Archive for May 30th, 2011

Thoughts: Keywords in Youth Leadership

Monday, May 30th, 2011

What motivates youth leaders? For those youth who are pure Type I, we (see Drive by Daniel H. Pink, 2009) can emphasize a baseline of autonomy, mastery and purpose.

In the YCISL workshop, we can have a forum discussion about various leadership opportunities for youth and rate each on the levels of AUTONOMY, MASTERY and PURPOSE.

Here is how we could explain each of the scales:

AUTONOMY: At the high end, the youth determines how and when something is done. In terms of problem solving, the youth defines the problem and determines the approach.

MASTERY: At the high end, the youth provides original thought and develops a novel and effective skill with a relevance to the problem being addressed.

PURPOSE: The youth understands the direction they are taking and sees how their activity contributes to the larger framework into which similar problems are connected.

Other keywords that helps youth leadership grow (sustainably) are:

EMPATHY: remember who your collaborators and audience are.

VISION/FORESIGHT: leadership is forward-looking. Clarity in the vision is key in knowing your direction, plus for others to want to support you. Foresight is necessary to avoid unnecessary risks and to attain competitive advantage.

TIMING/TIMELINESS: leadership among a group of 1 is not individually significant (ie, is it leadership if no one else is interested?)…however, experimenting with an idea that helps a future leadership idea may be useful. Don’t be discouraged if leadership takes time to grow to a satisfying level. Nonetheless, timing and timeliness are critical to establishing widely recognized leadership. Timing might involve the series of idea development activities such that resources and demand are synchronous with the availability of the product. Timeliness is more of a single instance in which the development of an idea or product gets peak acceptance. Think of this in terms of product cycles. Stock market investing also depends on timing (the purchase of stocks at lows, and sales at highs) and timeliness (the trading of stock on a particular expectation or event).

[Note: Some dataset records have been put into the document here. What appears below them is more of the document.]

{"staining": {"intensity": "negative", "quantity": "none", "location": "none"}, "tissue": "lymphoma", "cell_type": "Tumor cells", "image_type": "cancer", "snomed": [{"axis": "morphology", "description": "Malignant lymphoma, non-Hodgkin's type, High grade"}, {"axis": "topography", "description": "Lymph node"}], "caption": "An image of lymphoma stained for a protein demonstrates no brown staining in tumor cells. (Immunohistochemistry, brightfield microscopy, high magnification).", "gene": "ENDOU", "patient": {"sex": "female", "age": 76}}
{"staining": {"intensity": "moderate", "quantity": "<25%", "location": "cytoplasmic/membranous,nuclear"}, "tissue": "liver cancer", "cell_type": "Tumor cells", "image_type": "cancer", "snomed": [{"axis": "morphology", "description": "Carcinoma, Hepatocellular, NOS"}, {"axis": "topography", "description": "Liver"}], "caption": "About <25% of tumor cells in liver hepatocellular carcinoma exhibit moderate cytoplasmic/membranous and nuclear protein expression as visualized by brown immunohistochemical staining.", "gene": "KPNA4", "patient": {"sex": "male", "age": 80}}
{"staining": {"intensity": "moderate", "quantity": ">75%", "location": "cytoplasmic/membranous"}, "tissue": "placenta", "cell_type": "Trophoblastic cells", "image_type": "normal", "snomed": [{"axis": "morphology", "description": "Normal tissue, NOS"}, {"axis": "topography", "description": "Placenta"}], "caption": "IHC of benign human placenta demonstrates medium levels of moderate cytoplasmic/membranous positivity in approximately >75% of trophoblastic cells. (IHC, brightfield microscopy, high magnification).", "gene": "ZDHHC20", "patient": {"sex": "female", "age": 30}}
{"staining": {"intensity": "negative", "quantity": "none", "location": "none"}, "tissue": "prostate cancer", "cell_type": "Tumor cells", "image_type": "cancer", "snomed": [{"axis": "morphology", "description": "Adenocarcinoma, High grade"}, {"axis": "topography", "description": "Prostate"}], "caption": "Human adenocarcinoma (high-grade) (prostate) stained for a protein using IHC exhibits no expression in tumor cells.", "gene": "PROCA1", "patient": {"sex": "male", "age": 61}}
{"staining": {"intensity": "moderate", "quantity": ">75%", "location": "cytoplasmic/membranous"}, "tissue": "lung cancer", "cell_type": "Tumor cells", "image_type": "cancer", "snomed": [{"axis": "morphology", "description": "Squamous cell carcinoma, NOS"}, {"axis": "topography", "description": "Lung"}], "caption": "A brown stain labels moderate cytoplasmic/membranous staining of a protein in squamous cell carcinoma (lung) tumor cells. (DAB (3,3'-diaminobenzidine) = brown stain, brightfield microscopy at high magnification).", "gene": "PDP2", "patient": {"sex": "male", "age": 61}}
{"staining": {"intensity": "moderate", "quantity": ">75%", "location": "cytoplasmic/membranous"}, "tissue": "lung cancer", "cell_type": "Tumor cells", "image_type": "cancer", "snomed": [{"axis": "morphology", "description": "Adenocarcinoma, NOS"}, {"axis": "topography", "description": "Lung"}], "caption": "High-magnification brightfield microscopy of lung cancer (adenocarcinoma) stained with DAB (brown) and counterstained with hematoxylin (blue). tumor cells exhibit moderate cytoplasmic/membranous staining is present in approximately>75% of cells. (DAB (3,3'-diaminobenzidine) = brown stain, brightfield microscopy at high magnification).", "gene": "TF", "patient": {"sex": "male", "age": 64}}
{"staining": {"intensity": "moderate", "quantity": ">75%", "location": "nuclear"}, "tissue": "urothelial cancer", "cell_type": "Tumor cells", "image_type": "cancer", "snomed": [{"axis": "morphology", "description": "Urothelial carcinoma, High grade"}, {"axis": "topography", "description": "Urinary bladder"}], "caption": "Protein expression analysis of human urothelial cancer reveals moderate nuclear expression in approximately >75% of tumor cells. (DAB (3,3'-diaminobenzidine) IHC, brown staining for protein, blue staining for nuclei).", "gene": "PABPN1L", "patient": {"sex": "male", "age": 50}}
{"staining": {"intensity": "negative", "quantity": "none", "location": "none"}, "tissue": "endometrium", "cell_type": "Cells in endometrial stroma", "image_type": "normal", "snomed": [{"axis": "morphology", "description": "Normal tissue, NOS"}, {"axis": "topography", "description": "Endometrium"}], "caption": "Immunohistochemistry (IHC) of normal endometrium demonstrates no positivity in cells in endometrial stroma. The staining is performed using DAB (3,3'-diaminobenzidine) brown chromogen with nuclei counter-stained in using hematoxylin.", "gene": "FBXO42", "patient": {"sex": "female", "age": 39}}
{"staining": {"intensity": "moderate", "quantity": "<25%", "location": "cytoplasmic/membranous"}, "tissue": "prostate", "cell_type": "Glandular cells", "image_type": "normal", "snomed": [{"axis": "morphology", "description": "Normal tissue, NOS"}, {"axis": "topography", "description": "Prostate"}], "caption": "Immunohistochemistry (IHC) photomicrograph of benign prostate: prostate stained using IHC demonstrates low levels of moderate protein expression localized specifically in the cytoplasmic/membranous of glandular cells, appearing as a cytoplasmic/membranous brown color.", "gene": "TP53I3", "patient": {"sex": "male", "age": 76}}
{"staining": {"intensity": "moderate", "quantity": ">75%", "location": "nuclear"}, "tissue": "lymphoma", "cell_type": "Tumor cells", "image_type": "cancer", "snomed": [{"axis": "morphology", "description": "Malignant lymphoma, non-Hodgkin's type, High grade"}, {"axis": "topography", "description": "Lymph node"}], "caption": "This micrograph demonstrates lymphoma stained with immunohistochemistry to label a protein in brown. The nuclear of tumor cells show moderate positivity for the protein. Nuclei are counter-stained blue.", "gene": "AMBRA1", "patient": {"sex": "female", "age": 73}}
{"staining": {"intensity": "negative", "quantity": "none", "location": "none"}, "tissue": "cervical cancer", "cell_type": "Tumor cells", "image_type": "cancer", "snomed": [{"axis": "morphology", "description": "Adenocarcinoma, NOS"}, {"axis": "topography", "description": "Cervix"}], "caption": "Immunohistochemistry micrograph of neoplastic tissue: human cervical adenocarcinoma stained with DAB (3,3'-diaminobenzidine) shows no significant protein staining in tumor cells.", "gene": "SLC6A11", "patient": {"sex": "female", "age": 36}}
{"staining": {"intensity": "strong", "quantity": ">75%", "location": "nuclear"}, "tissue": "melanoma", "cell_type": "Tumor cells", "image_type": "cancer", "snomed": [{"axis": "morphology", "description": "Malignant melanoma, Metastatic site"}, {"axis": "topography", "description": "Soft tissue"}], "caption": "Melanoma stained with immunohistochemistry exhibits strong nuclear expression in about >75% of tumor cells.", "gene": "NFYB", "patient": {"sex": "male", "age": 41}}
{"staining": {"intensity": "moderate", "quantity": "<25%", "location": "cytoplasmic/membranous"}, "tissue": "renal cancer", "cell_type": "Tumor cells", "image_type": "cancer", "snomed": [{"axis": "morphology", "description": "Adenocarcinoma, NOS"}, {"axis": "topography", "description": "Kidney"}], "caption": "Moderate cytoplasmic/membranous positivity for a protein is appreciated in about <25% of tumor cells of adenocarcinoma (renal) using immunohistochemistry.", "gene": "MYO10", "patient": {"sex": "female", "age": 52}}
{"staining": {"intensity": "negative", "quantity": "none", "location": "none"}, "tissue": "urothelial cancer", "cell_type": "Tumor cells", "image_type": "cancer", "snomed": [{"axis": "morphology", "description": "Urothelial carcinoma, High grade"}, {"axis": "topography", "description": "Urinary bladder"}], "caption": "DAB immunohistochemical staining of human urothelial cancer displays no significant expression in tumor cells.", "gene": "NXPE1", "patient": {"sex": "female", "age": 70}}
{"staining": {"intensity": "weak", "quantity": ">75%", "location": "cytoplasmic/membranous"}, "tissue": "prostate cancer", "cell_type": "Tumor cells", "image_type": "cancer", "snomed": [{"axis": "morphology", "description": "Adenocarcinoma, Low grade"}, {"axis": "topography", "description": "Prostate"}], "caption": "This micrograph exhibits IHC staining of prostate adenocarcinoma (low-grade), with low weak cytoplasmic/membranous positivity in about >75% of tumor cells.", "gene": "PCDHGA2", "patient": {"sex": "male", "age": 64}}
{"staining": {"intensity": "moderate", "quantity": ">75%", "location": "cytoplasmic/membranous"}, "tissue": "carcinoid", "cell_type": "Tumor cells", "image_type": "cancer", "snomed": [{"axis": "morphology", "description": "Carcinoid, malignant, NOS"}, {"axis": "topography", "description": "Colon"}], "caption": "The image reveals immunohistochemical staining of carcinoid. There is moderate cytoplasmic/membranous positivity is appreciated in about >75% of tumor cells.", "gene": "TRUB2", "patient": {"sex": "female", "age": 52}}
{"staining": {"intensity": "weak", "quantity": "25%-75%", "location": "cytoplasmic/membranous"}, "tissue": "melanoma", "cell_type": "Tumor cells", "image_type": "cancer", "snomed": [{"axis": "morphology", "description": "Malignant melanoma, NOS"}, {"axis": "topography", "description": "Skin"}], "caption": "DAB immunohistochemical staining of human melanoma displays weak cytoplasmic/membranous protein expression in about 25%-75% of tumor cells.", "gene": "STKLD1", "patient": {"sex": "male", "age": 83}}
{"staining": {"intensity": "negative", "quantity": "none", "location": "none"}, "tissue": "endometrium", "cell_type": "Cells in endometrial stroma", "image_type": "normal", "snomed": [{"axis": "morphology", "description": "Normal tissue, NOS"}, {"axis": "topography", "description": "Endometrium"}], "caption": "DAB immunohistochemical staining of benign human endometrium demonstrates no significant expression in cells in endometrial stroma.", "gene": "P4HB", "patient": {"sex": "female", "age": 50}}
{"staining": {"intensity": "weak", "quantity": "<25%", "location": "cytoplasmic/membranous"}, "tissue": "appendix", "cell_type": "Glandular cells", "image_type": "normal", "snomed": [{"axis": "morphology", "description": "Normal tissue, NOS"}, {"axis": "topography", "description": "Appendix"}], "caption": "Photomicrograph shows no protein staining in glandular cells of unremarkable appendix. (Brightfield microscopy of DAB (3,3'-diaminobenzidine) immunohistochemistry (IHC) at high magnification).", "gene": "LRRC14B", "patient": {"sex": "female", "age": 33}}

Photo Essay Ideas: Wasted Resources

Monday, May 30th, 2011

The inspiration for our Photo Essay activity is the wasted water essay by Praveena ( . Extending this theme of waste, there are a few other topics for the photo essay:

(1) Wasted Paper. I got the idea of this topic when I got a Staples Rewards application and card from the store – it was the 4th or 5th that had been hoisted on me, and it always ends up in the wastebasket. It’s not that there is no use for it, but why isn’t there an easier (non-paper) way to sign up for these rewards? Coupons have already gone mobile and online, so why can’t this card have gone paperless? I think the Borders card is a lot easier too, only requiring an email address. Another wasted paper scenario that makes you thump your forehead is the copy machine that runs a big job only to find out it needs to be run again for some reason (eg, missed copying the flip side of the original). Why can’t there be more intelligence built into a copy machine’s interface? And what about all that junk mail?

(2) Wasted Plastic: Why do so many products come in large plastic packaging? Some are worst than others but is there not an easy solution? Then there are plastic containers such as yoghurt cups or shampoo bottles. Some containers such as restaurant food bowls may make great candidates for reuse (such as planting pots).

(3) Wasted Light: Sun tunnels are a great and efficient way to get light where it is needed. How else can we address wasted light?

(4) Wasted Heat: People have spent quite some time thinking about using waste heat – such as in data centers. Are there are any ideas pertaining to other sources of wasted heat?